→ **Work instructions**: Copy out each of the items below word for word.

[Provided records — start]

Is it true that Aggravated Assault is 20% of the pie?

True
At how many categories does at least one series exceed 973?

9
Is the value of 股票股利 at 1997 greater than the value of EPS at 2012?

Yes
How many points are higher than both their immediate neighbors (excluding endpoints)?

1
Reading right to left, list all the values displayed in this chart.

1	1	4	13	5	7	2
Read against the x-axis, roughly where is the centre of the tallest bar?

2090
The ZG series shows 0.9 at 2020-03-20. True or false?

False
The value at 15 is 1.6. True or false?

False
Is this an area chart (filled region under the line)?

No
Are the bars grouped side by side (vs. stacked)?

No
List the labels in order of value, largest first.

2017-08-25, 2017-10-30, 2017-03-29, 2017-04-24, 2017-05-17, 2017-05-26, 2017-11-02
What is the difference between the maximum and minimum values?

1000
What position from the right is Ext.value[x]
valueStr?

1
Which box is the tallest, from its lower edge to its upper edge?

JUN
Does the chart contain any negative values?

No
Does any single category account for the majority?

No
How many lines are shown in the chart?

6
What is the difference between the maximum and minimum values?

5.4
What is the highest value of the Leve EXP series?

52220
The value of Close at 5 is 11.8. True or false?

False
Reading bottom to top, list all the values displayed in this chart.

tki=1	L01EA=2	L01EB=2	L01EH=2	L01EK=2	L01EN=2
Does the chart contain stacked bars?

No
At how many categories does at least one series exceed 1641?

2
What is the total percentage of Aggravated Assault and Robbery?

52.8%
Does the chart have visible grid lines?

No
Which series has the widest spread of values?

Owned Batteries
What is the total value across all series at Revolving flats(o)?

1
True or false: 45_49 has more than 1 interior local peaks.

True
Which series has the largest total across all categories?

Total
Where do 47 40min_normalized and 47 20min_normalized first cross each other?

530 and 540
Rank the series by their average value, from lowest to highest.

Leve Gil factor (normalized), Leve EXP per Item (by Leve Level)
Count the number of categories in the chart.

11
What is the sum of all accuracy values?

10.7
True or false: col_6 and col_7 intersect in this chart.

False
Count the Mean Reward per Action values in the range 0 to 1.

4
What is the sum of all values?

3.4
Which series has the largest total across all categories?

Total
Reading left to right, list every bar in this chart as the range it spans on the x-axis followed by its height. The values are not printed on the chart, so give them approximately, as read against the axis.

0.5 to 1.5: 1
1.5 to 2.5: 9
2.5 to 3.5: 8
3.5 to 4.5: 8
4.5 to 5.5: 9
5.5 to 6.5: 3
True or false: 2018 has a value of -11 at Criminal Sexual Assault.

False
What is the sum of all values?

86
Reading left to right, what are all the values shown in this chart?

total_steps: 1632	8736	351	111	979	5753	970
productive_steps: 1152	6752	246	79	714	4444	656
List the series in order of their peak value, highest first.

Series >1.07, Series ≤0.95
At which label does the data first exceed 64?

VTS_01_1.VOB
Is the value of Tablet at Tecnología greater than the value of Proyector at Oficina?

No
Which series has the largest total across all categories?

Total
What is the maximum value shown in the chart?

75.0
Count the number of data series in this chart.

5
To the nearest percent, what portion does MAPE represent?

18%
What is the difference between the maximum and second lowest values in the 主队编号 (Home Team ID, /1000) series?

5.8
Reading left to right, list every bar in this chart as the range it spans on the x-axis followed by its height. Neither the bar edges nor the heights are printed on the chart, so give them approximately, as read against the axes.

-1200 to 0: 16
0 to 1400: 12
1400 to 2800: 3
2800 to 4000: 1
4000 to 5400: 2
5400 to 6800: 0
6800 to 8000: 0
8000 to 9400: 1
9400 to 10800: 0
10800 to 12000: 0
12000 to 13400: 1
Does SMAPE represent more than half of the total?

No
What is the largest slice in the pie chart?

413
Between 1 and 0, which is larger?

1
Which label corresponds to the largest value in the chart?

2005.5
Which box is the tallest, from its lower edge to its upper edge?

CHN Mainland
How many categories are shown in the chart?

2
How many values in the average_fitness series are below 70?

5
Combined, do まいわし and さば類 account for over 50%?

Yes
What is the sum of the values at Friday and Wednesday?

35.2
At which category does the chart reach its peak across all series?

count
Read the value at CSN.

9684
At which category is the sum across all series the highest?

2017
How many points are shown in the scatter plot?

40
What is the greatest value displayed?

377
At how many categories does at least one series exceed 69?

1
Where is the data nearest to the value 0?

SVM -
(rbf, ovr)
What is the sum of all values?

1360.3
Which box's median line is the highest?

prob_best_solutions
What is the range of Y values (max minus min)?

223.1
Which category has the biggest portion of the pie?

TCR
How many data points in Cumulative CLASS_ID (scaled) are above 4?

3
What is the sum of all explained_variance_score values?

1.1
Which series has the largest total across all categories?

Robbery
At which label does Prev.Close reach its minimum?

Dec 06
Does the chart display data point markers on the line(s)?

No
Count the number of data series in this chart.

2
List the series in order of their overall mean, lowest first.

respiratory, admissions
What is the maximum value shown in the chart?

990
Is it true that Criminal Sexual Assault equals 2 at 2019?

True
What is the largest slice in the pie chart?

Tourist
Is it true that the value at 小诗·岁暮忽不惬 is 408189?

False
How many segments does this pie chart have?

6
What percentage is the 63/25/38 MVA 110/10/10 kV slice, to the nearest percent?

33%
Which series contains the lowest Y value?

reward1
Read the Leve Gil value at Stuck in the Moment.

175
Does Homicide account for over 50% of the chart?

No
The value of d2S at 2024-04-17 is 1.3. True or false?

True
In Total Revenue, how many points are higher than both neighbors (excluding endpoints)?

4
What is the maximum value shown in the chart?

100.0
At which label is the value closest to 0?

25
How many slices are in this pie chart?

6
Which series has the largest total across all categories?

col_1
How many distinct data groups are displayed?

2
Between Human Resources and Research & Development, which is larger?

[Provided records — finish]

→ **Expected output**:
Is it true that Aggravated Assault is 20% of the pie?

True
At how many categories does at least one series exceed 973?

9
Is the value of 股票股利 at 1997 greater than the value of EPS at 2012?

Yes
How many points are higher than both their immediate neighbors (excluding endpoints)?

1
Reading right to left, list all the values displayed in this chart.

1	1	4	13	5	7	2
Read against the x-axis, roughly where is the centre of the tallest bar?

2090
The ZG series shows 0.9 at 2020-03-20. True or false?

False
The value at 15 is 1.6. True or false?

False
Is this an area chart (filled region under the line)?

No
Are the bars grouped side by side (vs. stacked)?

No
List the labels in order of value, largest first.

2017-08-25, 2017-10-30, 2017-03-29, 2017-04-24, 2017-05-17, 2017-05-26, 2017-11-02
What is the difference between the maximum and minimum values?

1000
What position from the right is Ext.value[x]
valueStr?

1
Which box is the tallest, from its lower edge to its upper edge?

JUN
Does the chart contain any negative values?

No
Does any single category account for the majority?

No
How many lines are shown in the chart?

6
What is the difference between the maximum and minimum values?

5.4
What is the highest value of the Leve EXP series?

52220
The value of Close at 5 is 11.8. True or false?

False
Reading bottom to top, list all the values displayed in this chart.

tki=1	L01EA=2	L01EB=2	L01EH=2	L01EK=2	L01EN=2
Does the chart contain stacked bars?

No
At how many categories does at least one series exceed 1641?

2
What is the total percentage of Aggravated Assault and Robbery?

52.8%
Does the chart have visible grid lines?

No
Which series has the widest spread of values?

Owned Batteries
What is the total value across all series at Revolving flats(o)?

1
True or false: 45_49 has more than 1 interior local peaks.

True
Which series has the largest total across all categories?

Total
Where do 47 40min_normalized and 47 20min_normalized first cross each other?

530 and 540
Rank the series by their average value, from lowest to highest.

Leve Gil factor (normalized), Leve EXP per Item (by Leve Level)
Count the number of categories in the chart.

11
What is the sum of all accuracy values?

10.7
True or false: col_6 and col_7 intersect in this chart.

False
Count the Mean Reward per Action values in the range 0 to 1.

4
What is the sum of all values?

3.4
Which series has the largest total across all categories?

Total
Reading left to right, list every bar in this chart as the range it spans on the x-axis followed by its height. The values are not printed on the chart, so give them approximately, as read against the axis.

0.5 to 1.5: 1
1.5 to 2.5: 9
2.5 to 3.5: 8
3.5 to 4.5: 8
4.5 to 5.5: 9
5.5 to 6.5: 3
True or false: 2018 has a value of -11 at Criminal Sexual Assault.

False
What is the sum of all values?

86
Reading left to right, what are all the values shown in this chart?

total_steps: 1632	8736	351	111	979	5753	970
productive_steps: 1152	6752	246	79	714	4444	656
List the series in order of their peak value, highest first.

Series >1.07, Series ≤0.95
At which label does the data first exceed 64?

VTS_01_1.VOB
Is the value of Tablet at Tecnología greater than the value of Proyector at Oficina?

No
Which series has the largest total across all categories?

Total
What is the maximum value shown in the chart?

75.0
Count the number of data series in this chart.

5
To the nearest percent, what portion does MAPE represent?

18%
What is the difference between the maximum and second lowest values in the 主队编号 (Home Team ID, /1000) series?

5.8
Reading left to right, list every bar in this chart as the range it spans on the x-axis followed by its height. Neither the bar edges nor the heights are printed on the chart, so give them approximately, as read against the axes.

-1200 to 0: 16
0 to 1400: 12
1400 to 2800: 3
2800 to 4000: 1
4000 to 5400: 2
5400 to 6800: 0
6800 to 8000: 0
8000 to 9400: 1
9400 to 10800: 0
10800 to 12000: 0
12000 to 13400: 1
Does SMAPE represent more than half of the total?

No
What is the largest slice in the pie chart?

413
Between 1 and 0, which is larger?

1
Which label corresponds to the largest value in the chart?

2005.5
Which box is the tallest, from its lower edge to its upper edge?

CHN Mainland
How many categories are shown in the chart?

2
How many values in the average_fitness series are below 70?

5
Combined, do まいわし and さば類 account for over 50%?

Yes
What is the sum of the values at Friday and Wednesday?

35.2
At which category does the chart reach its peak across all series?

count
Read the value at CSN.

9684
At which category is the sum across all series the highest?

2017
How many points are shown in the scatter plot?

40
What is the greatest value displayed?

377
At how many categories does at least one series exceed 69?

1
Where is the data nearest to the value 0?

SVM -
(rbf, ovr)
What is the sum of all values?

1360.3
Which box's median line is the highest?

prob_best_solutions
What is the range of Y values (max minus min)?

223.1
Which category has the biggest portion of the pie?

TCR
How many data points in Cumulative CLASS_ID (scaled) are above 4?

3
What is the sum of all explained_variance_score values?

1.1
Which series has the largest total across all categories?

Robbery
At which label does Prev.Close reach its minimum?

Dec 06
Does the chart display data point markers on the line(s)?

No
Count the number of data series in this chart.

2
List the series in order of their overall mean, lowest first.

respiratory, admissions
What is the maximum value shown in the chart?

990
Is it true that Criminal Sexual Assault equals 2 at 2019?

True
What is the largest slice in the pie chart?

Tourist
Is it true that the value at 小诗·岁暮忽不惬 is 408189?

False
How many segments does this pie chart have?

6
What percentage is the 63/25/38 MVA 110/10/10 kV slice, to the nearest percent?

33%
Which series contains the lowest Y value?

reward1
Read the Leve Gil value at Stuck in the Moment.

175
Does Homicide account for over 50% of the chart?

No
The value of d2S at 2024-04-17 is 1.3. True or false?

True
In Total Revenue, how many points are higher than both neighbors (excluding endpoints)?

4
What is the maximum value shown in the chart?

100.0
At which label is the value closest to 0?

25
How many slices are in this pie chart?

6
Which series has the largest total across all categories?

col_1
How many distinct data groups are displayed?

2
Between Human Resources and Research & Development, which is larger?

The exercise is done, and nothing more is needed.